The book is a quick read, it's simple, it's timely and it's powerful. Quietly powerful. The writing is beautiful. Barack Obama was onto something.


Sunday, April 22, 2018

The Last Black Unicorn


I needed this.

After the last two books I read left me disappointed, I needed something that I knew for sure I would like. Enter, the hilarious Tiffany Haddish.

I read the nearly 300 pages of this book in a matter of hours and got so much more out of it than I expected. I knew it would be funny and irreverent, but didn't expect much more than that. I didn't expect to read so much about the darkness of Haddish's upbringing, which shed a lot of light on her comedy.

Haddish was the daughter of an absent father and a mother who became mentally ill and abuse after a car crash. Haddish became a foster child, beaten and left and feeling uncared for. Her grandmother eventually took her in, but the scars of that childhood are still just below the surface. It almost feels like classic comic cliche; the sad clown, hiding tears behind laughter. She doesn't make apologies for it - she rolls with it, acknowledging it's there, but not using any of it as an excuse.

Beyond her childhood, this woman has simply been through some shit.
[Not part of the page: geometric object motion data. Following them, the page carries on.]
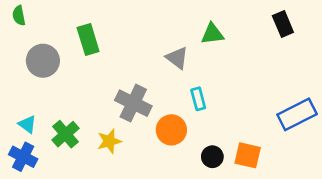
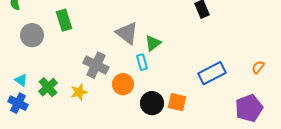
green triangle: (212, 34) -> (153, 43), moved, turned -30
gray triangle: (177, 58) -> (127, 33), size x1.4
black circle: (212, 157) -> (152, 103), size x1.5

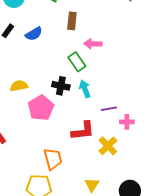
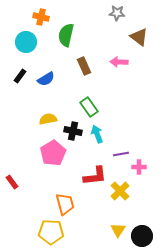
brown rectangle: (72, 21) -> (84, 66), turned -30
pink arrow: (93, 44) -> (119, 62), moved
yellow semicircle: (19, 86) -> (48, 119), moved
yellow triangle: (92, 185) -> (118, 230), moved

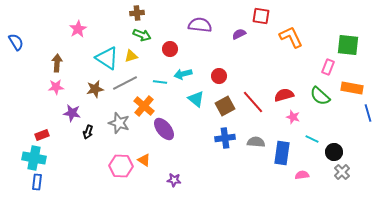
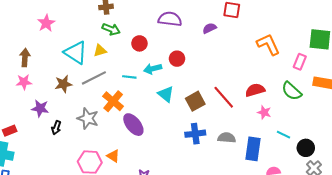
orange L-shape: (291, 37) -> (268, 44), moved
red circle: (219, 76) -> (177, 59), moved

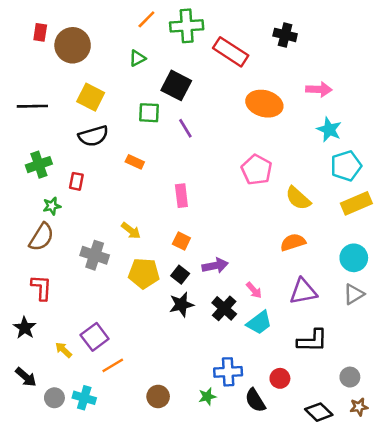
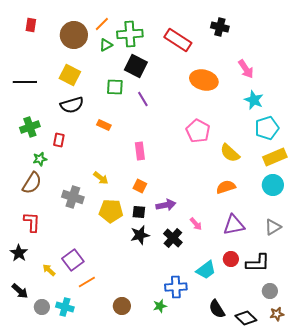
orange line: (146, 19) -> (102, 24), moved
green cross: (187, 26) -> (130, 34), moved
brown circle: (73, 45) -> (74, 35), moved
pink arrow: (319, 89) -> (246, 69), turned 54
cyan circle: (354, 258) -> (273, 185), moved
black square: (180, 275) -> (139, 212), turned -32
cyan trapezoid: (259, 323) -> (206, 270), moved
black L-shape: (312, 341) -> (258, 263), moved
red circle: (280, 378) -> (231, 259), moved
black semicircle: (255, 400) -> (217, 309), moved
From a bunch of jackass boyfriends to an abusive husband to promoters who expected her to put out if she wanted to get on stage. This book takes you along for the journey in an honest, often hilarious way. It feels real and raw and really honest. It's probably even better if you listen to the audio book so you can hear it in her voice.

Case in point: the chapter in which she takes Will and Jada Smith on a swamp tour. It's funny as hell in the book, but it's even funnier to hear her tell it. If you like this, you'll like the book. It's that simple.